Dunga montou um exército disposto a utilizar de todos os meios para vencer uma guerra. Não foi por acaso que a concentração brasileira pouco diferenciava-se da caserna em tempos de batalha. Ao todo, os jogadores e a comissão técnica ficaram quase quarenta dias trancafiados em bunker de luxo em Johannesburgo. Ao longo desse período, a equipe teve apenas dois dias de folga. Apesar dos excessos e das idiossincrasias, Dunga trouxe de volta a seriedade à equipe brasileira, algo que havia se perdido por completo no ciclo anterior, encerrado por uma derrota contra a França. Sua passagem pela Seleção teve conquistas, como a Copa América, a Copa das Confederações e a primeira colocação nas Eliminatórias. Mas os dois fracassos foram mais retumbantes: a eliminação na Olimpíada para a arquirrival Argentina e a saída prematura da Copa.
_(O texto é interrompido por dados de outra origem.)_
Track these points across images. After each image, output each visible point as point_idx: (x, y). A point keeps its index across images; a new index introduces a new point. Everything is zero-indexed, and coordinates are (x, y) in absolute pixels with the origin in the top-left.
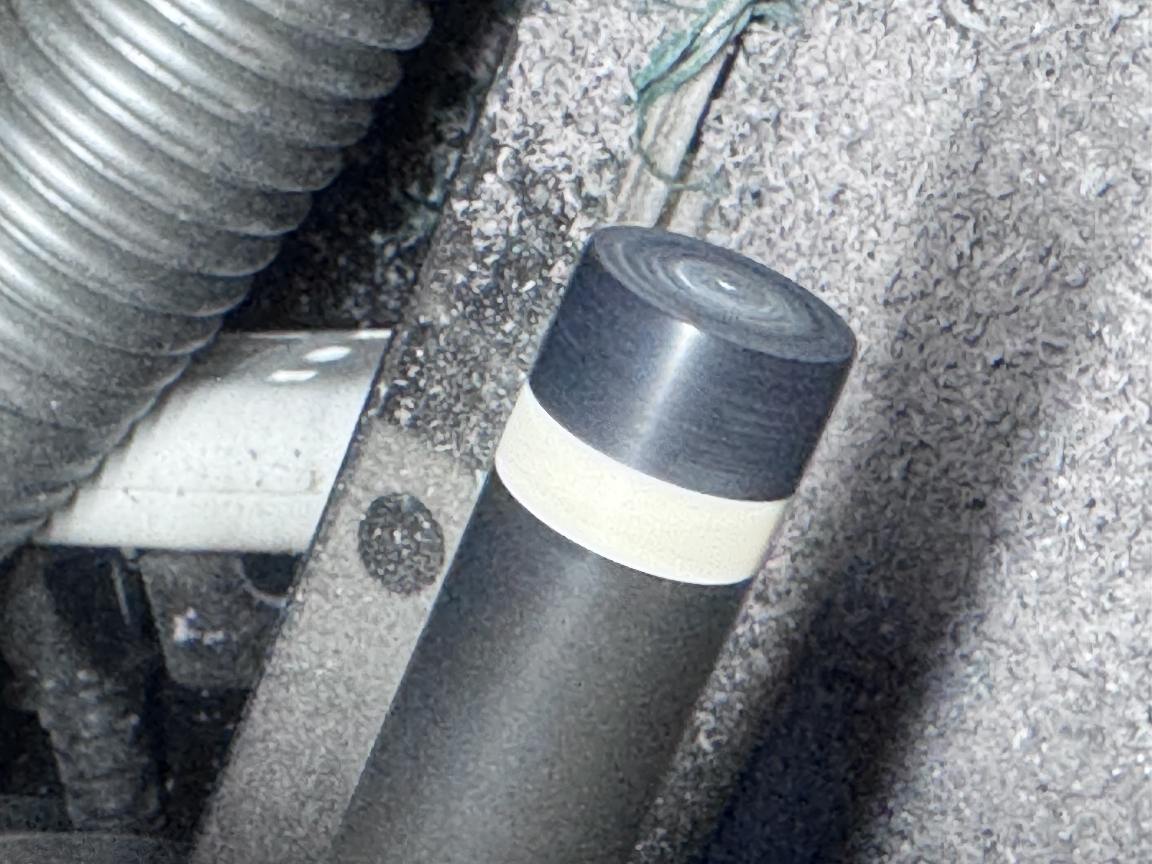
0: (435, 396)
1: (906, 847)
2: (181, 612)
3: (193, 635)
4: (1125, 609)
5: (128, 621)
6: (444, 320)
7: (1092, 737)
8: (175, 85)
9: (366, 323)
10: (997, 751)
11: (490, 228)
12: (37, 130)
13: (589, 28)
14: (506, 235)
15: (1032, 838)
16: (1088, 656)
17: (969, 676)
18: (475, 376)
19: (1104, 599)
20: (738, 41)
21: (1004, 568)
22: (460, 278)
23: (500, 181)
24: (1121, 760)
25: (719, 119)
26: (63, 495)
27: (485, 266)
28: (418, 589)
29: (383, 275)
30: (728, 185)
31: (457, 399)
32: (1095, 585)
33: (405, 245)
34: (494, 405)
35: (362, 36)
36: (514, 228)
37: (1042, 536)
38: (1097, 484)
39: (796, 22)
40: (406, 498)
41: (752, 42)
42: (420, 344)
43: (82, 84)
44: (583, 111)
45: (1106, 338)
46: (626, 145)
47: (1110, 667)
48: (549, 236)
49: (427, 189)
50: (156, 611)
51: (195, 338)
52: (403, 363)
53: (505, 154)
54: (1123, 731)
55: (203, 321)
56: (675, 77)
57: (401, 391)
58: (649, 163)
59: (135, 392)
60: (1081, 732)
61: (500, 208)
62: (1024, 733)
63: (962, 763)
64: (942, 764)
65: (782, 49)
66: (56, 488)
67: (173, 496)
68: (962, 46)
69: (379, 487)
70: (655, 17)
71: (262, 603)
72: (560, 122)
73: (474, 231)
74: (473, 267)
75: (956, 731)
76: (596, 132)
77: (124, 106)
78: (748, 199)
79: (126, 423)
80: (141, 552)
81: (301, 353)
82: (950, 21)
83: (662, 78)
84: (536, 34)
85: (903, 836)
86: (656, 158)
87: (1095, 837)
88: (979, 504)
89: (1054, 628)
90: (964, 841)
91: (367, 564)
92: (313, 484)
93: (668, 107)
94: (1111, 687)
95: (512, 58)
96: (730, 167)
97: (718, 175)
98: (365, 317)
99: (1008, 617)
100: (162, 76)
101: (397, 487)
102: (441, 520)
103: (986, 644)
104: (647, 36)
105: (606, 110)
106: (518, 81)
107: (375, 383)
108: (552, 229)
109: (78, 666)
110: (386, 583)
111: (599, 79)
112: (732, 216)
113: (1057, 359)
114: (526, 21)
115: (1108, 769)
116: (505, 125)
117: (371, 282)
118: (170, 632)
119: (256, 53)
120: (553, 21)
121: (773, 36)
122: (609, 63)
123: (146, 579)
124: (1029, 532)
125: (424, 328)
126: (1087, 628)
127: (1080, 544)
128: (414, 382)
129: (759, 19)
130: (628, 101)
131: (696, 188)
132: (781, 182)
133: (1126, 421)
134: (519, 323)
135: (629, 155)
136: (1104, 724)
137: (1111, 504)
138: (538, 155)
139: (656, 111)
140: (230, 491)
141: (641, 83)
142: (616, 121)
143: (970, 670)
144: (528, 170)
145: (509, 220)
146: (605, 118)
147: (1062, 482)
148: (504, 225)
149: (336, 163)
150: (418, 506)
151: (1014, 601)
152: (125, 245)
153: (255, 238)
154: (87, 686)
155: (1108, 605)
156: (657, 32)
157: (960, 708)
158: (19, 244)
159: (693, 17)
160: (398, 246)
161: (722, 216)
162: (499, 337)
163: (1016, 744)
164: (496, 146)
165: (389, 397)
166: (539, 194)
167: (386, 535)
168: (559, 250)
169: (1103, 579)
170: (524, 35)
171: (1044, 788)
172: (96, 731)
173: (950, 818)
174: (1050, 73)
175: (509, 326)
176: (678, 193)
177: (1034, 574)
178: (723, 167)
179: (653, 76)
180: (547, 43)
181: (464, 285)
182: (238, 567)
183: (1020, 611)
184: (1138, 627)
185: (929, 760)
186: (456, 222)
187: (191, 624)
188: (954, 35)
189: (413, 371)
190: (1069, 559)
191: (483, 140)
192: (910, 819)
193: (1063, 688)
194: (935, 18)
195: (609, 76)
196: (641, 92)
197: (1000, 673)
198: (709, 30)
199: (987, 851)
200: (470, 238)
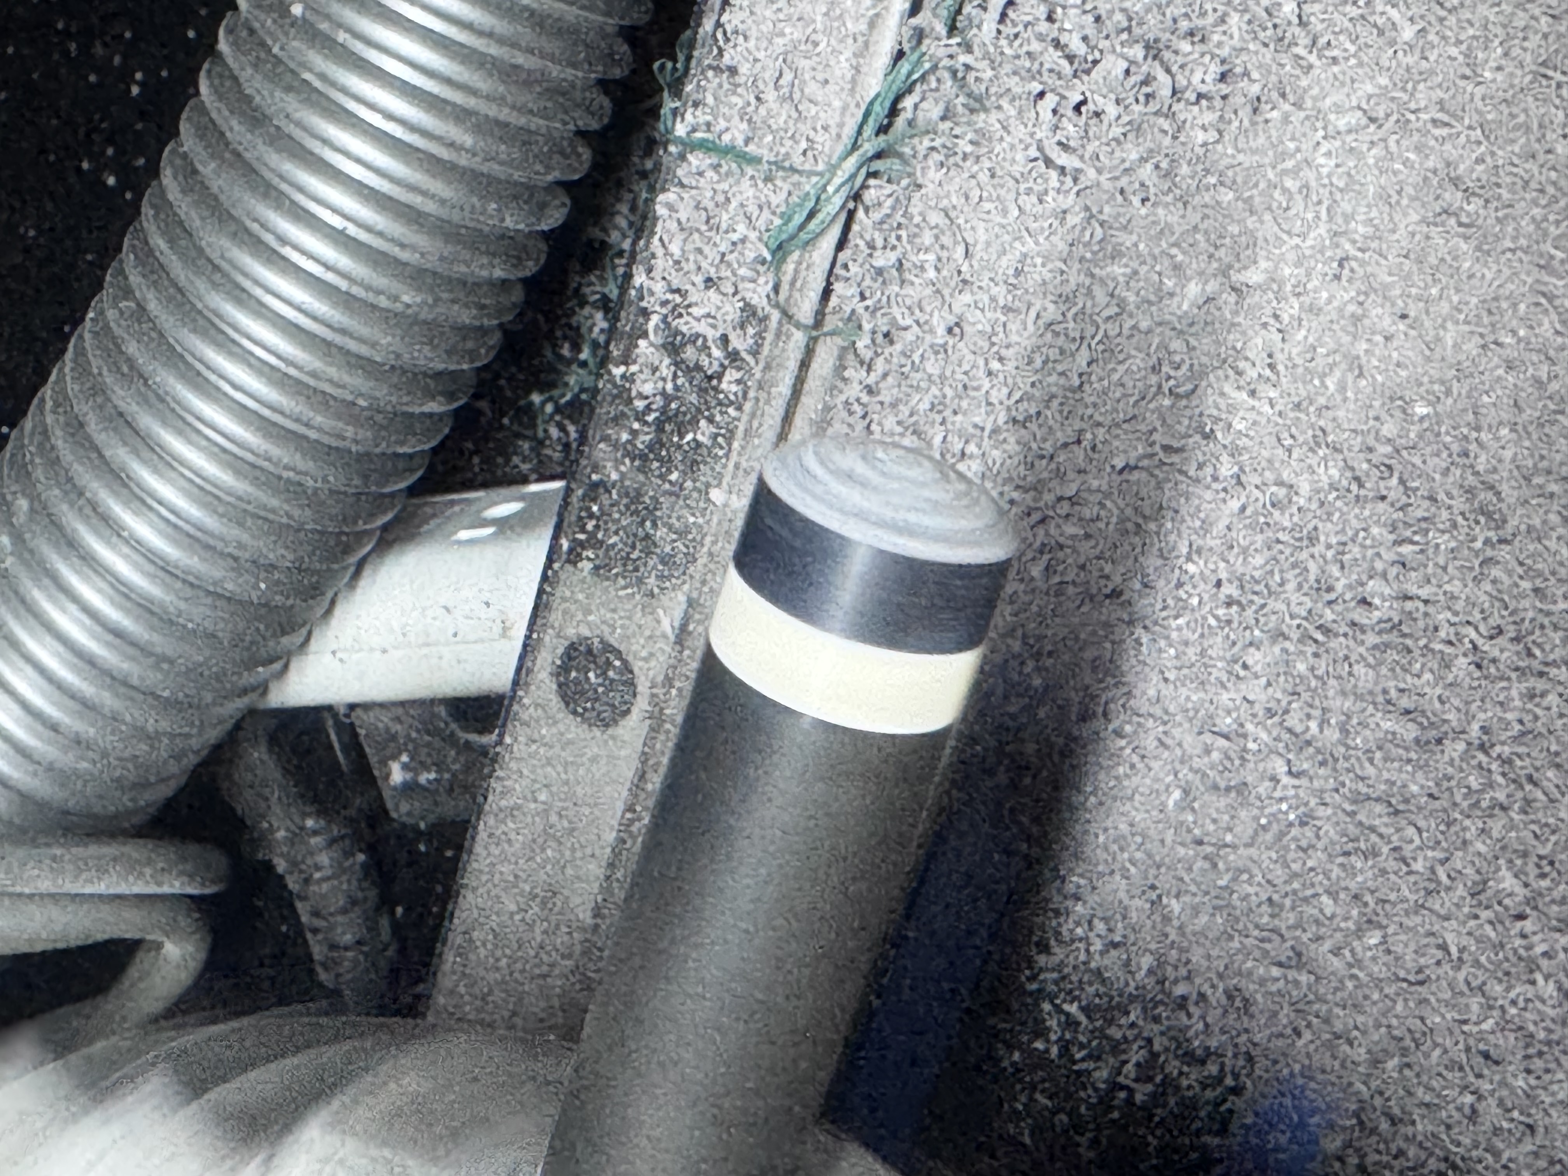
0: (614, 546)
1: (1079, 908)
2: (395, 757)
3: (409, 776)
4: (1257, 677)
5: (345, 768)
6: (614, 476)
7: (1239, 793)
8: (343, 285)
9: (534, 476)
10: (1155, 813)
11: (648, 389)
12: (220, 337)
13: (721, 198)
14: (663, 393)
15: (1193, 888)
16: (1228, 720)
17: (1122, 749)
18: (648, 524)
19: (1237, 667)
20: (857, 197)
21: (1144, 649)
22: (625, 437)
23: (652, 344)
24: (1267, 811)
25: (846, 267)
26: (277, 666)
27: (646, 423)
28: (616, 722)
29: (546, 431)
30: (860, 327)
31: (633, 547)
32: (1228, 655)
33: (563, 401)
34: (668, 549)
35: (509, 222)
36: (669, 387)
37: (1176, 617)
38: (1222, 565)
39: (909, 175)
40: (596, 641)
41: (870, 196)
42: (594, 500)
43: (258, 292)
44: (723, 274)
45: (1219, 435)
46: (765, 301)
47: (1250, 727)
48: (702, 391)
49: (576, 348)
50: (373, 760)
51: (384, 512)
52: (580, 518)
53: (655, 319)
54: (1267, 784)
55: (392, 495)
56: (803, 236)
57: (582, 545)
58: (787, 315)
59: (335, 566)
60: (1228, 789)
61: (655, 370)
62: (1177, 794)
63: (1123, 827)
64: (1106, 830)
65: (897, 200)
66: (271, 661)
67: (377, 654)
68: (1062, 183)
69: (571, 632)
70: (779, 183)
71: (467, 742)
72: (702, 286)
73: (634, 393)
74: (636, 426)
75: (1115, 799)
76: (735, 293)
77: (299, 309)
78: (880, 339)
79: (330, 595)
80: (352, 707)
81: (479, 511)
82: (1049, 162)
83: (792, 238)
84: (671, 208)
85: (1077, 898)
86: (793, 310)
87: (1249, 882)
88: (1116, 594)
89: (1194, 698)
90: (1132, 897)
91: (567, 704)
92: (505, 631)
93: (799, 263)
94: (1251, 746)
95: (653, 233)
96: (860, 310)
97: (849, 319)
98: (532, 470)
99: (1152, 692)
100: (330, 277)
101: (585, 632)
102: (630, 658)
103: (1135, 719)
104: (775, 200)
105: (742, 272)
106: (660, 252)
107: (556, 537)
108: (704, 385)
109: (304, 815)
110: (584, 720)
111: (734, 244)
112: (867, 355)
113: (1175, 458)
114: (661, 198)
115: (1257, 819)
116: (652, 293)
117: (534, 438)
118: (388, 776)
119: (413, 248)
120: (685, 196)
121: (889, 189)
122: (742, 229)
123: (362, 732)
124: (1164, 614)
125: (595, 486)
126: (1225, 696)
127: (1212, 622)
128: (592, 535)
129: (875, 175)
130: (763, 262)
131: (832, 333)
132: (908, 321)
133: (1243, 509)
134: (684, 473)
135: (768, 309)
136: (1249, 780)
137: (1236, 583)
138: (686, 318)
139: (789, 267)
140: (427, 645)
141: (774, 245)
142: (754, 281)
143: (1123, 743)
144: (677, 332)
145: (664, 379)
146: (743, 279)
147: (1191, 568)
148: (660, 384)
149: (495, 339)
150: (608, 648)
151: (1155, 677)
152: (313, 435)
153: (431, 415)
154: (315, 833)
155: (1242, 673)
156: (784, 195)
157: (1117, 778)
158: (216, 444)
159: (814, 179)
160: (556, 403)
161: (857, 355)
162: (667, 486)
163: (1171, 803)
164: (645, 313)
165: (571, 550)
166: (690, 354)
167: (582, 677)
168: (713, 403)
169: (1236, 649)
170: (661, 210)
171: (1200, 843)
172: (328, 872)
173: (1117, 877)
174: (1144, 201)
175: (674, 477)
176: (815, 339)
177: (1172, 651)
178: (853, 311)
179: (784, 236)
180: (683, 216)
181: (628, 441)
182: (442, 711)
183: (1162, 685)
184: (1270, 690)
185: (1093, 828)
186: (615, 385)
187: (405, 767)
188: (1053, 174)
189: (590, 526)
190: (1202, 635)
191: (633, 309)
192: (1082, 882)
193: (1208, 751)
194: (1035, 160)
195: (743, 241)
196: (774, 253)
197: (1150, 743)
198: (830, 189)
199: (1153, 903)
200: (630, 401)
Ao final da partida contra a Holanda, Dunga anunciou que encerra seu período à frente da seleção. Parte sem deixar um legado para as futuras convocações. Por conta de sua obsessão em vencer esse Mundial, trouxe para a África a seleção brasileira mais velha da história das Copas. Com uma média de 29,3 anos de idade, poucos serão os jogadores desse grupo que estarão no novo ciclo que se inicia no próximo mês. Já de olho no Brasil, em 2014.